Infrastructure drift is what happens when the actual state of running infrastructure no longer matches the state described in its configuration files. In a world of infrastructure as code, the declared configuration is supposed to be the single source of truth for how servers, networks, and cloud resources are arranged. But reality intrudes: an operator makes a manual change in a cloud console to fix an urgent incident, a second tool modifies the same resource, an API call is made out-of-band, or a previous change only partially applied. Each of these opens a gap between what the code says should exist and what actually exists.

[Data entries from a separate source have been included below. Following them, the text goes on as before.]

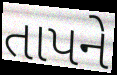
તાપને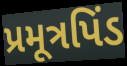
પ્રમૂત્રપિંડ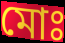
মোঃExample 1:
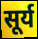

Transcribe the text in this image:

सूर्य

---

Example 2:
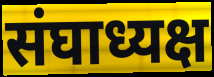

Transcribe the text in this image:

संघाध्यक्ष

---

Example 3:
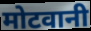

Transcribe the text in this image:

मोटवानी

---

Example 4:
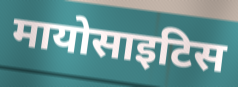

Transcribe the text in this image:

मायोसाइटिस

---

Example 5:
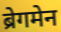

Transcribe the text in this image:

ब्रेगमेनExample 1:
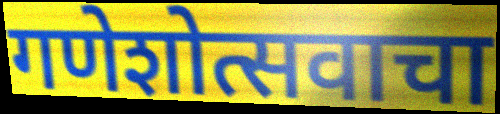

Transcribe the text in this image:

गणेशोत्सवाचा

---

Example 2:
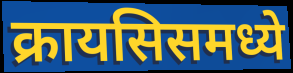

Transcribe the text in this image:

क्रायसिसमध्ये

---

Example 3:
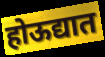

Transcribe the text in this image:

होऊद्यात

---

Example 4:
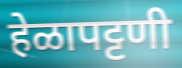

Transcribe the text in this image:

हेळापट्टणी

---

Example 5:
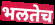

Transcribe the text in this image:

भलतेच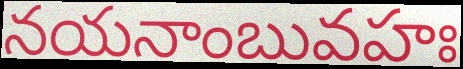
నయనాంబువహఃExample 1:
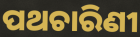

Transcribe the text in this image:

ପଥଚାରିଣୀ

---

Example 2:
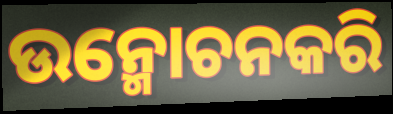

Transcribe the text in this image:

ଉନ୍ମୋଚନକରି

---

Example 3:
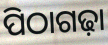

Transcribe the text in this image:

ପିଠାଗଢ଼ା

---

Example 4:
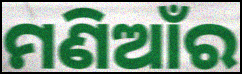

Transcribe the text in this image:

ମଣିଆଁର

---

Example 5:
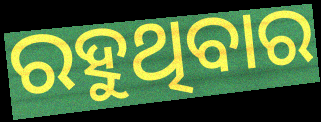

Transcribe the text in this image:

ରହୁଥିବାର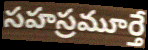
సహస్రమూర్తే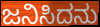
ಜನಿಸಿದನು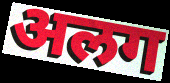
अलग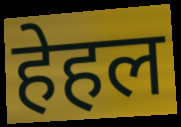
हेहल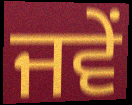
ਜਵੇਂ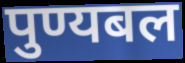
पुण्यबलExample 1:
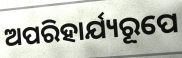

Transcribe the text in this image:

ଅପରିହାର୍ଯ୍ୟରୂପେ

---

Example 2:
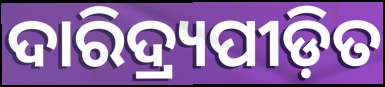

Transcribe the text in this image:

ଦାରିଦ୍ର୍ୟପୀଡ଼ିତ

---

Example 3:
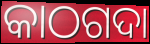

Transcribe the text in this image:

କାଠଗଦା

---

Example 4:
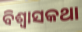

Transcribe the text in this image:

ବିଶ୍ଵାସକଥା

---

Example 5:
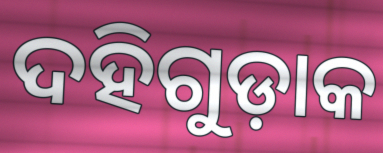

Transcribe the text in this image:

ଦହିଗୁଡ଼ାକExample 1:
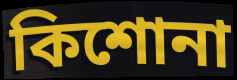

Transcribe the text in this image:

কিশোনা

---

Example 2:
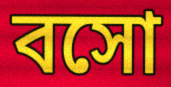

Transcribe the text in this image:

বসো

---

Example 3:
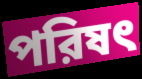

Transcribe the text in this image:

পরিষৎ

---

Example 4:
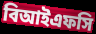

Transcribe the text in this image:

বিআইএফসি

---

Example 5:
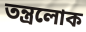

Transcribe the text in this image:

তন্ত্রলোকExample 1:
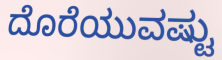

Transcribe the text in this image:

ದೊರೆಯುವಷ್ಟು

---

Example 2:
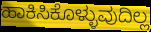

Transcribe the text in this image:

ಹಾಕಿಸಿಕೊಳ್ಳುವುದಿಲ್ಲ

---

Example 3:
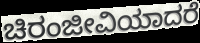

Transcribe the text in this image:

ಚಿರಂಜೀವಿಯಾದರೆ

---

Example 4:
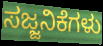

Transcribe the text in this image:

ಸಜ್ಜನಿಕೆಗಳು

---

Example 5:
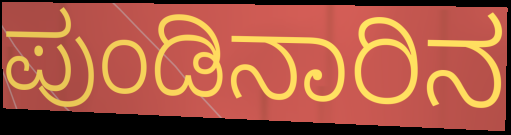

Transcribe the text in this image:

ಪುಂಡಿನಾರಿನ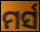
ମର୍ସ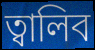
ত্বালিব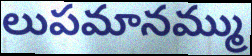
లుపమానమ్ము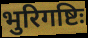
भुरिगष्टिः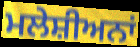
ਮਲੇਸ਼ੀਅਨਾਂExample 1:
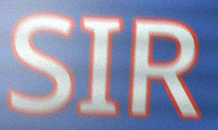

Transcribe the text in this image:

SIR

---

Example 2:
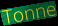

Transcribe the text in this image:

Tonne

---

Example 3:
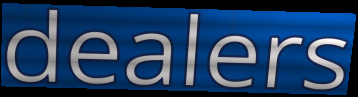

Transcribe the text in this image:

dealers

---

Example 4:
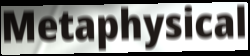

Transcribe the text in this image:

Metaphysical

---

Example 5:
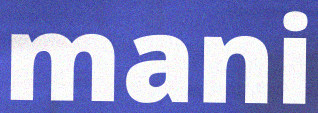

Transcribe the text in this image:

mani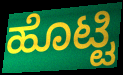
ಹೊಟ್ಟಿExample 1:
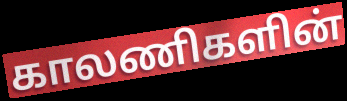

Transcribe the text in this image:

காலணிகளின்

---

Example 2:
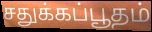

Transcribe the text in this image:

சதுக்கப்பூதம்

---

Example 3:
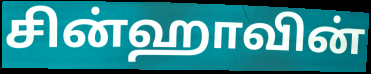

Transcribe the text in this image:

சின்ஹாவின்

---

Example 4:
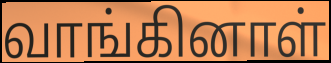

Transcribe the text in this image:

வாங்கினாள்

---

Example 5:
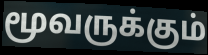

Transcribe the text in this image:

மூவருக்கும்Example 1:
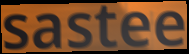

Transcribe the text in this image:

sastee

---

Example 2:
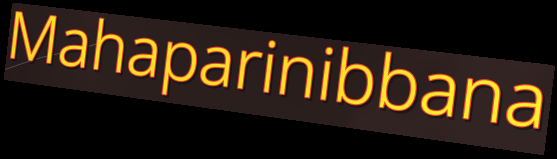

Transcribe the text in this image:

Mahaparinibbana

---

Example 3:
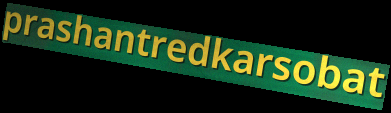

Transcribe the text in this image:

prashantredkarsobat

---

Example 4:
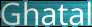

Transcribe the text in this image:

Ghatal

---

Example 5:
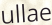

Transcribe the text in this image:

ullaeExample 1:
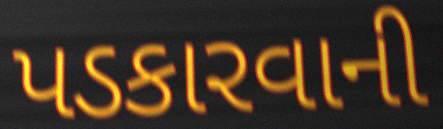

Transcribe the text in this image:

પડકારવાની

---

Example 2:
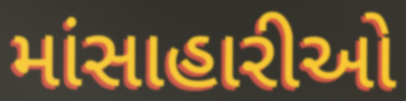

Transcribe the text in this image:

માંસાહારીઓ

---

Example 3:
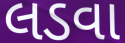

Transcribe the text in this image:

લડવા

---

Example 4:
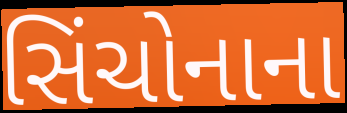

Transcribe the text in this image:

સિંચોનાના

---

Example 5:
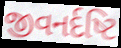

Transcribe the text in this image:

જીવનર્દષ્ટિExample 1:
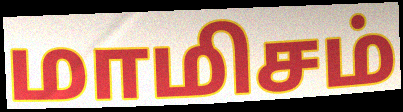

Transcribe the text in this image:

மாமிசம்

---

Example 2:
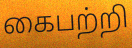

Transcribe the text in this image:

கைபற்றி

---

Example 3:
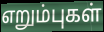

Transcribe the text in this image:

எறும்புகள்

Drift matters because it quietly undermines the guarantees that declarative tooling is supposed to provide. If the configuration no longer describes reality, then re-running automation can produce surprising results, environments stop being reproducible, and the audit trail in version control no longer reflects the true running state. Worse, drift often hides the very manual interventions that were made under pressure, so the knowledge of why a change was needed is lost.
Tools in this space detect drift by comparing declared state against observed reality. The Terraform CLI documentation describes how the plan command does this: by default it “reads the current state of any already-existing remote objects to make sure that the Terraform state is up-to-date,” then “compares the current configuration to the prior state and notes any differences.” That refresh-and-compare step is precisely drift detection - it surfaces modifications “performed through manual adjustments, other tools, or direct API calls.” Disabling the refresh “causes Terraform to ignore external changes, which could result in an incomplete or incorrect plan.”

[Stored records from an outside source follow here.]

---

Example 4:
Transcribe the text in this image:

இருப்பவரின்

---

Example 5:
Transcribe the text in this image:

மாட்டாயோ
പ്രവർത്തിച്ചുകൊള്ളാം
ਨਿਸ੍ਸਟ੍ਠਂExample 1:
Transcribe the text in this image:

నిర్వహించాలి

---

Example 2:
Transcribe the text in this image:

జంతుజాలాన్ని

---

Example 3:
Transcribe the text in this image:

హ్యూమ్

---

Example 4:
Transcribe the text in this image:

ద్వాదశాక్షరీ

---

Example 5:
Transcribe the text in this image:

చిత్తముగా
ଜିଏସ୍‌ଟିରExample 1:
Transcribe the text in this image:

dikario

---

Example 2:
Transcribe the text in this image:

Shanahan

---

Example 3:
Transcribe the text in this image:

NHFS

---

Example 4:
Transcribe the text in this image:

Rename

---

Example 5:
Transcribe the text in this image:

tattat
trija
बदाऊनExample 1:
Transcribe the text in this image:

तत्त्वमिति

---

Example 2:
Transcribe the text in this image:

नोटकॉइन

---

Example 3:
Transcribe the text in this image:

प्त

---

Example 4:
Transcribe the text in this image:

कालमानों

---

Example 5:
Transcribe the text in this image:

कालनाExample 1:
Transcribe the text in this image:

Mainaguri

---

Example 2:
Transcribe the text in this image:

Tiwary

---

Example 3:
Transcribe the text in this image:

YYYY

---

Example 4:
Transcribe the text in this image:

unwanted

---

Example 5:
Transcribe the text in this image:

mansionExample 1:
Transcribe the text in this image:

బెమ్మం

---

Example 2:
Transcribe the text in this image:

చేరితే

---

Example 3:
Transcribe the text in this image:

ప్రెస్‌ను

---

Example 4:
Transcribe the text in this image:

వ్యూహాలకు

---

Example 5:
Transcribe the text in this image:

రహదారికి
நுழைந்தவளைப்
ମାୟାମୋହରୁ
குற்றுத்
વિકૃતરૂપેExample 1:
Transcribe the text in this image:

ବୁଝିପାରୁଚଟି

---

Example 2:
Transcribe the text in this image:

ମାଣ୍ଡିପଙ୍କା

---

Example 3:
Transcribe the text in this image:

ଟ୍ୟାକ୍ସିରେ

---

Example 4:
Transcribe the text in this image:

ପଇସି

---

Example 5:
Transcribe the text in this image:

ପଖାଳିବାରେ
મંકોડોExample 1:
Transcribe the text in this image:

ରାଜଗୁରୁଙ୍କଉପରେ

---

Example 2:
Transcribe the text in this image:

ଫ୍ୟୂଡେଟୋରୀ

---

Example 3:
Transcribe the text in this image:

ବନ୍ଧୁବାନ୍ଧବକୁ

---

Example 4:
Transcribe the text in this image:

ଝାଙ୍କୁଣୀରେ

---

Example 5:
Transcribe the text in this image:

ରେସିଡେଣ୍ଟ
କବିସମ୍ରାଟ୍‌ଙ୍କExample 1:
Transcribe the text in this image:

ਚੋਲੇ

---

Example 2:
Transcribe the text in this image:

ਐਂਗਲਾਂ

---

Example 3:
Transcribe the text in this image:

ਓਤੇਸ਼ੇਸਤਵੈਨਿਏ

Reconciliation is the other half of the story: once drift is detected, the system must decide whether to overwrite reality to match the declared state, or to update the declared state to match reality. Terraform offers a refresh-only planning mode for the latter case, producing “a plan whose goal is only to update the Terraform state and any root module output values to match changes made to remote objects outside of Terraform.” The documentation notes this is “useful if you’ve intentionally changed one or more remote objects outside of the usual workflow (e.g. while responding to an incident).”
Drift is the practical reason that declarative, convergent tooling exists rather than one-shot scripts. A convergent system can be run repeatedly and will, on each run, detect the difference between desired and actual state and correct it - the same idempotent reconciliation loop that configuration-management tools and Kubernetes controllers use. The discipline of regularly detecting and resolving drift, rather than letting it accumulate, is central to keeping infrastructure-as-code honest and immutable-infrastructure practices viable.